Going back to the "human" example: a regular human with a reasonable IQ and regular senses (2 eyes, 2 ears, and the ability to extend the visual field by moving the head around) can drive safely in most situations, and is able to adapt to new situations pretty quickly with minimal instruction.
But it is possible for a human to drive a car perfectly well with much less than that. Just one eye will do. And that one eye could even be colour-blind without a significant reduction in the driver's ability to drive and adapt to new situations.
The trillion-dollar question is: how do humans do it?
Well, we know that there are a few skills that are employed, and a few tricks in the way that we deploy them. There is a good article on Visual Expert (
link) describing what is going on when a driver reaction is needed, but in summary:
Sensation - there is a shape in the road
Perception/recognition - the shape ahead is a dog
Situational awareness - the dog is jaywalking and has not seen me coming
Response selection & programming - slam on the brakes
Each of these skills is a collection of abilities, and it is some (not necessarily all) of these abilities that need to be replicated in software in order to have fully autonomous L5 vehicles.
What we see the most of at the moment, is
Perception.

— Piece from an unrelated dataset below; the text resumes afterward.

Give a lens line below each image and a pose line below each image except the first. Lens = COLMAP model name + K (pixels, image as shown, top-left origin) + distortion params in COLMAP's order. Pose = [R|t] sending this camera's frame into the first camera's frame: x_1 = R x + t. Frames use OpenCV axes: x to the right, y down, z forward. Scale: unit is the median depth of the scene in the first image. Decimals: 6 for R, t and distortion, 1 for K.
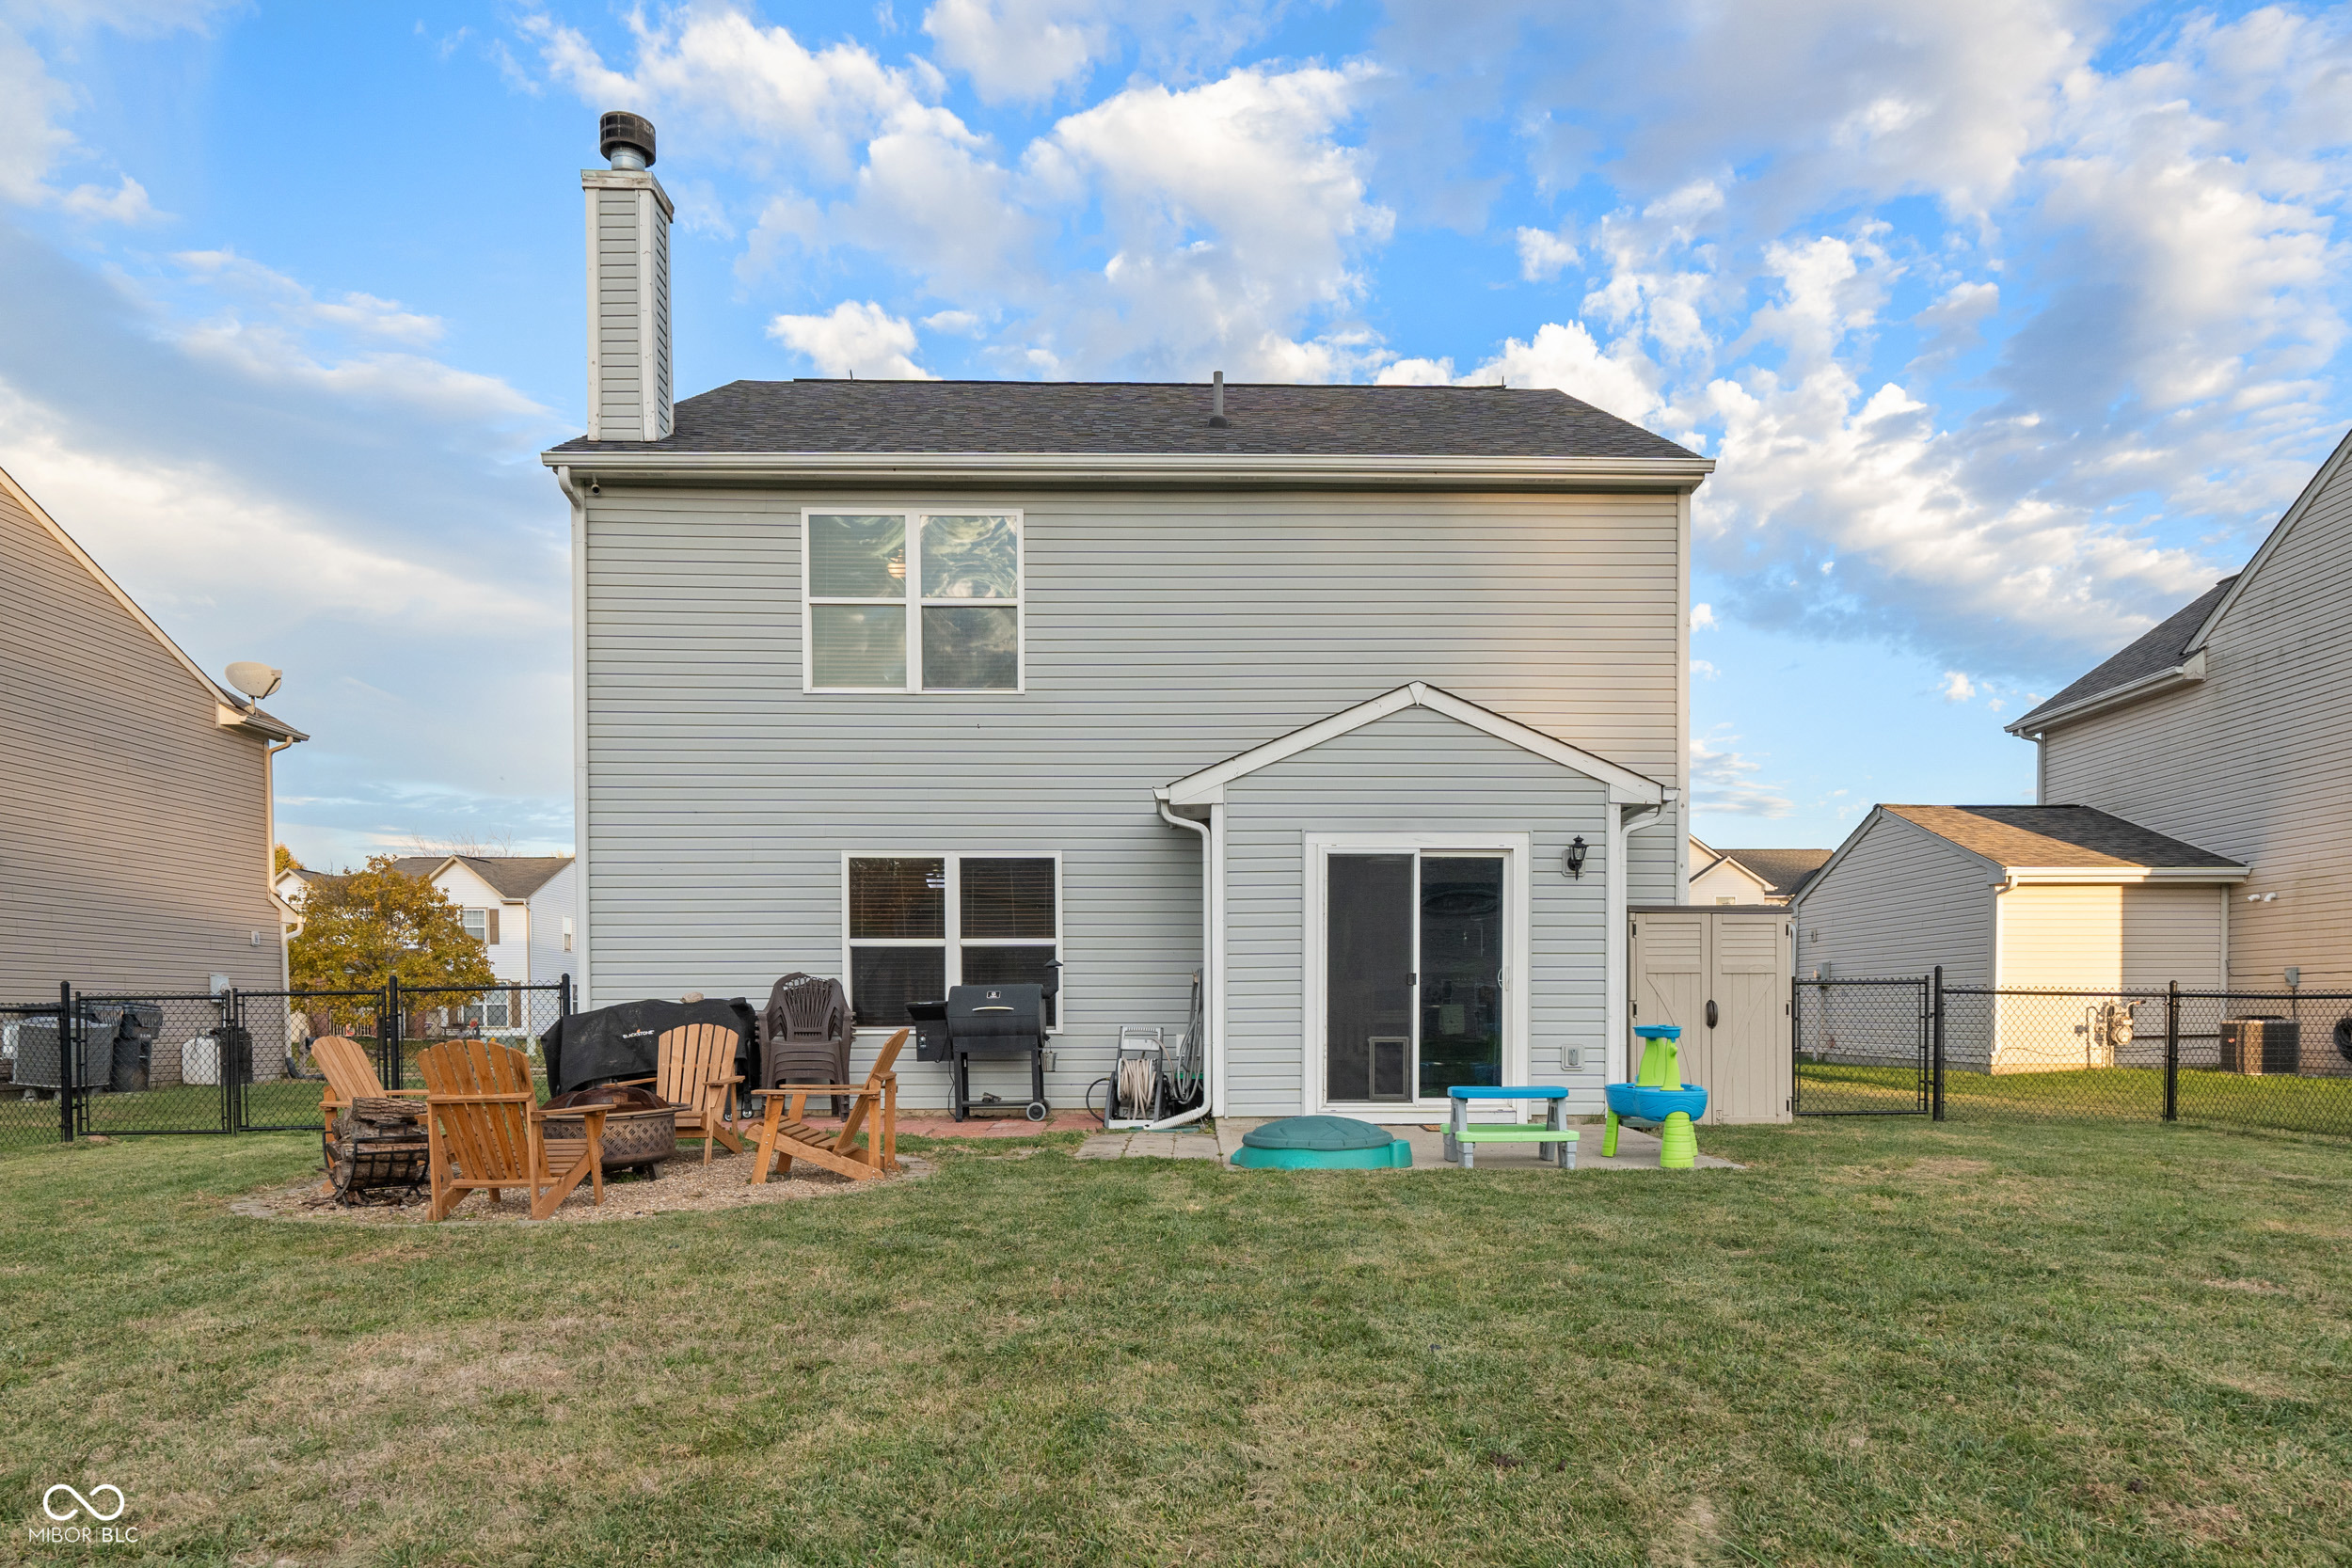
lens RADIAL K [[1144.7, 0, 1176.0], [0, 1144.7, 784.0], [0, 0, 1]] dist [0.000587, 0.000327]
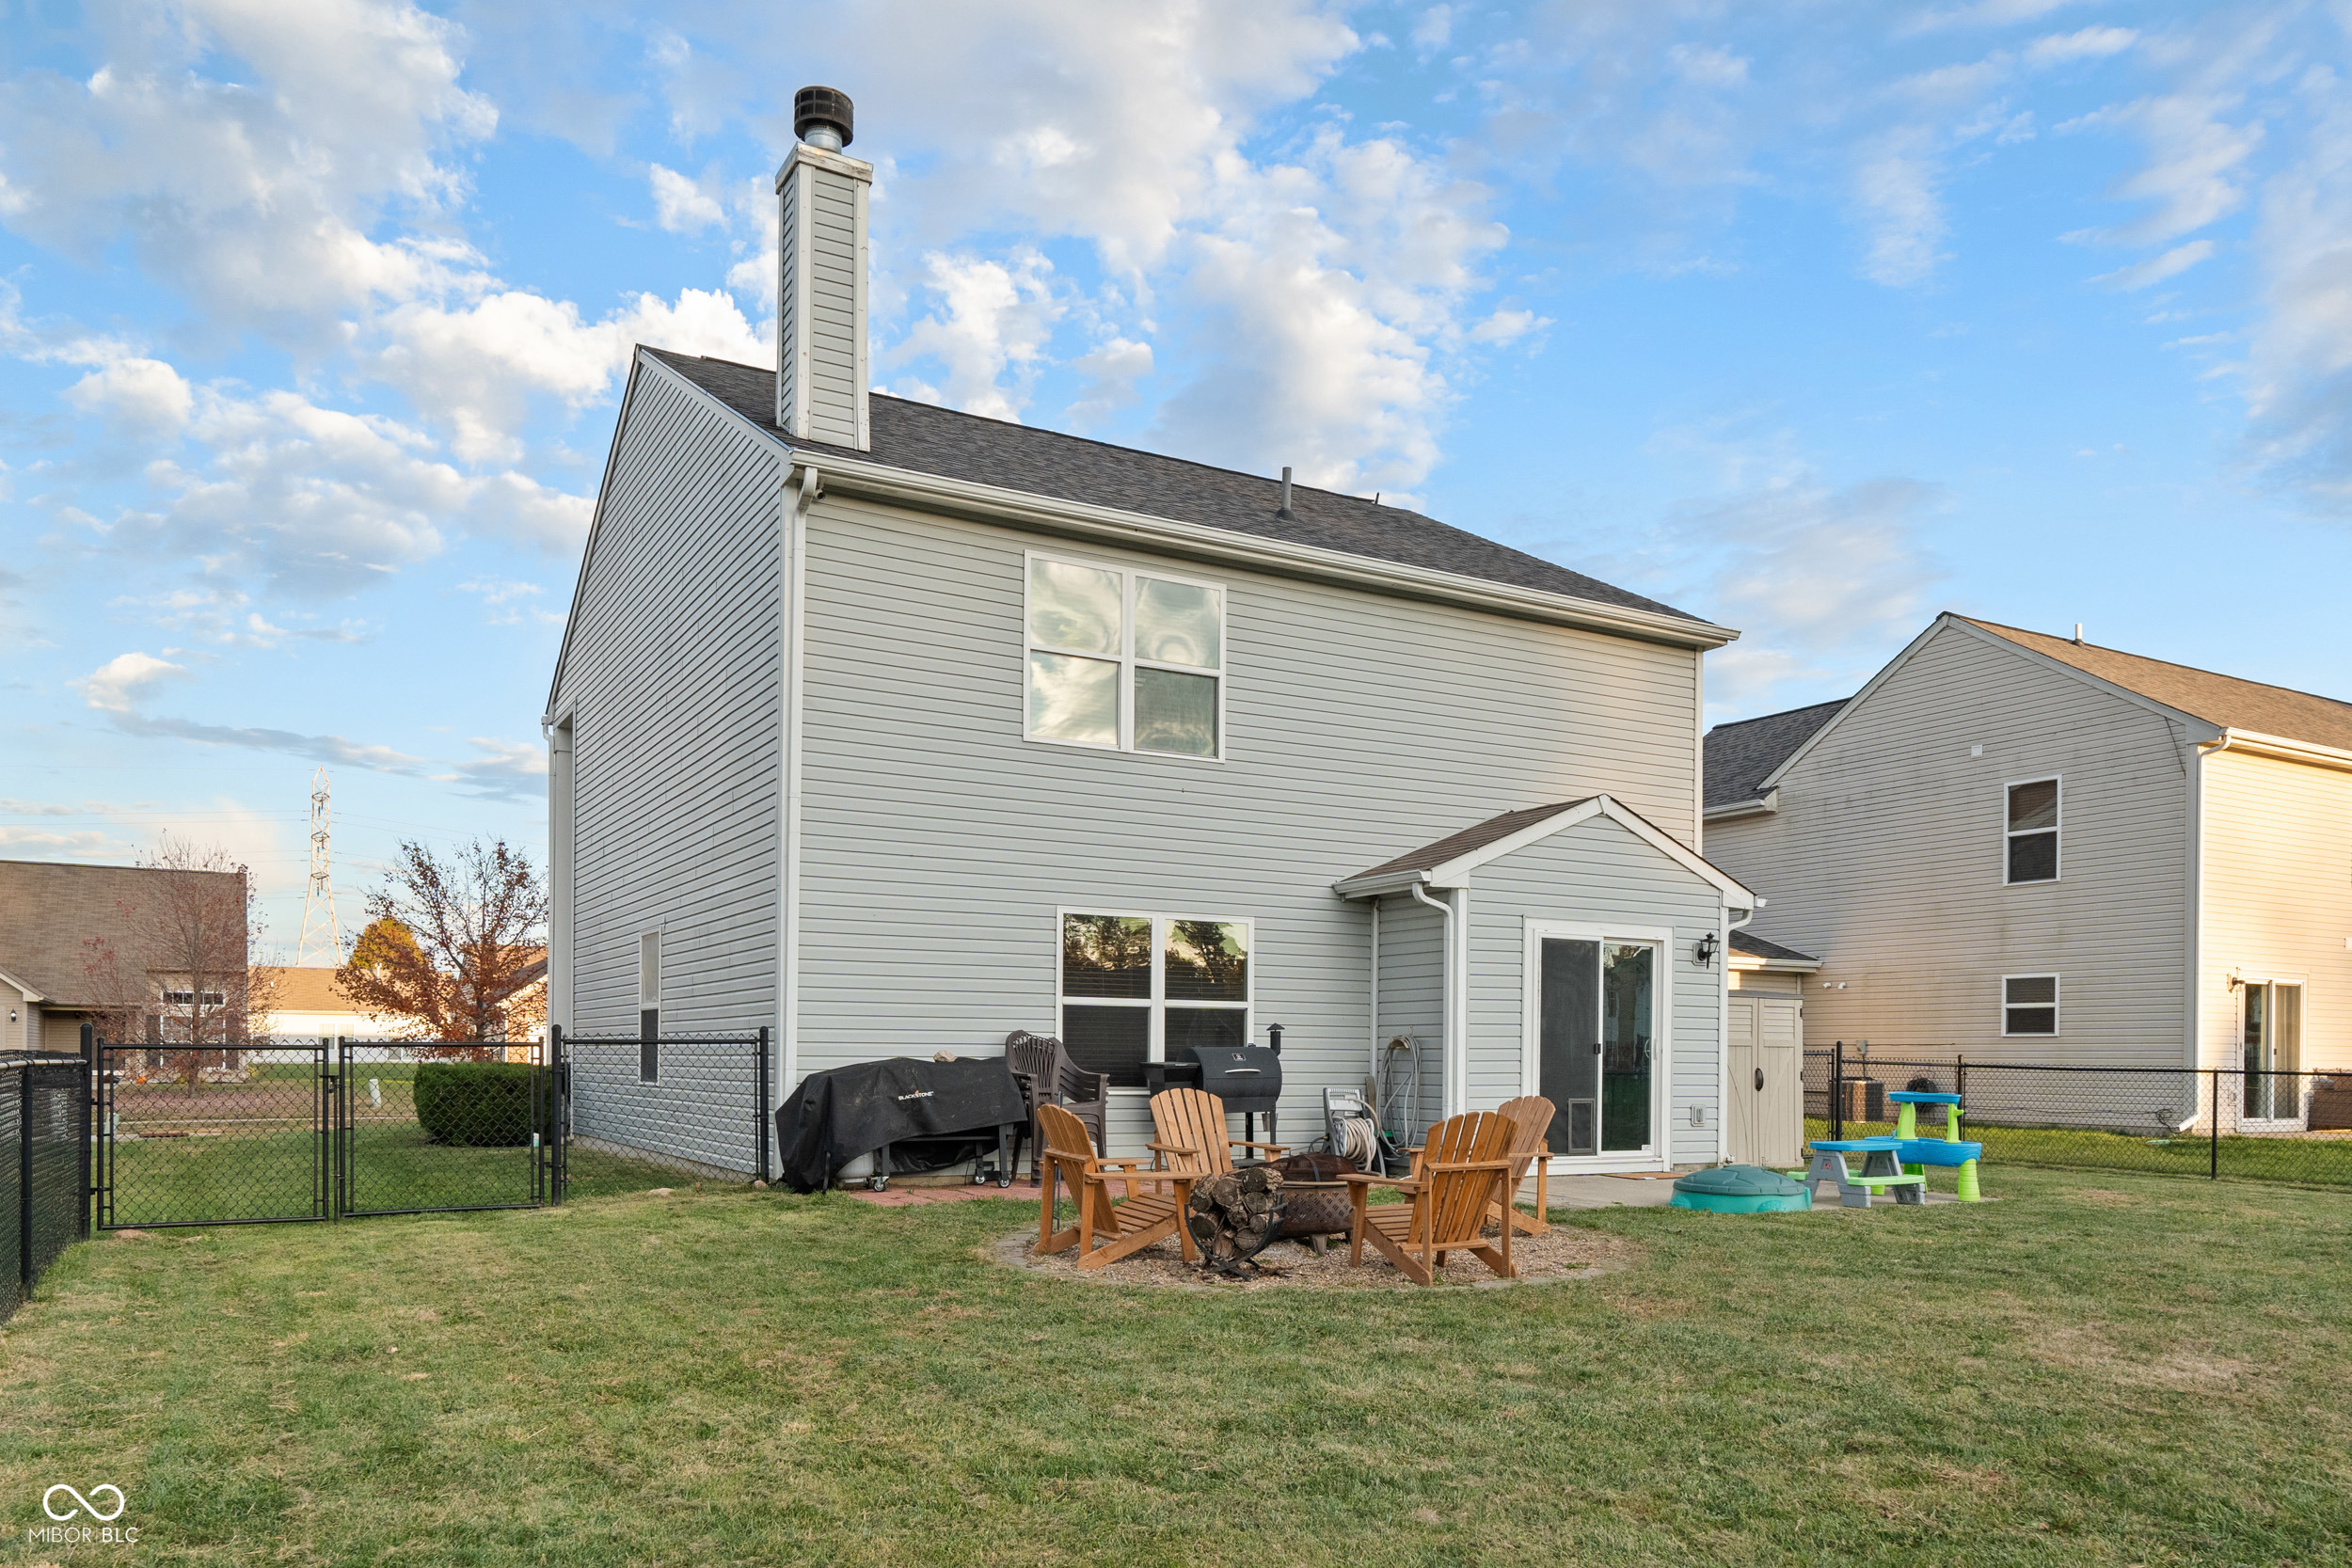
lens RADIAL K [[1178.9, 0, 1173.9], [0, 1178.9, 787.1], [0, 0, 1]] dist [-0.003544, 0.000862]
pose [[0.930477, 0.092909, 0.354374, -0.570384], [-0.081256, 0.995553, -0.047661, -0.002736], [-0.357226, 0.015552, 0.933889, 0.022946]]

The ability to recognise objects is a mature software solution that is fairly straightforward to implement with minimal hardware. Face detection on a smartphone app, for example.
The AP display in front of the driver is a simplistic view of the current state of this "skill". We know that Tesla have internal builds that are far more perceptive, having the ability to recognise vehicle types and road signs, for example.
What is much more of a challenge are the
Situational awareness and
Response selecton pieces. In a human, we subconsiously apply the following abilities in a fraction of a second:
Threat determination - will I hit them?
Intuition/experience - they will not see/hear me until it is too late for them to jump out of the way
Path prediction/Intent of others - is the oncoming car on the other side of the road going to stop / is the car behind too close to stop / where will the dog be if they don't change speed or direction before I arrive in that part of the road
Determination of vehicle capability - can the car even stop in time or should I try to avoid
Self-preservation & social prejudice - hit the lamp post, the oncoming car, or the dog
Response - brake hard, sound horn
At the moment, support for these skills in AP is very simplistic, and I even doubt whether a NN is involved at all with TACC or AEB after the Perception stage. Perhaps this is actually OK - building these abilities in a NN will be a tremendous challenge to get to human-equivilence, and there is no rule that says that NN alone is the right approach.
TL/DR;
Yes, the hardware is capable, but I think this the wrong question. The question that should be asked is: can the software ever be capable enough to safely control the vehicle in any given traffic scenario?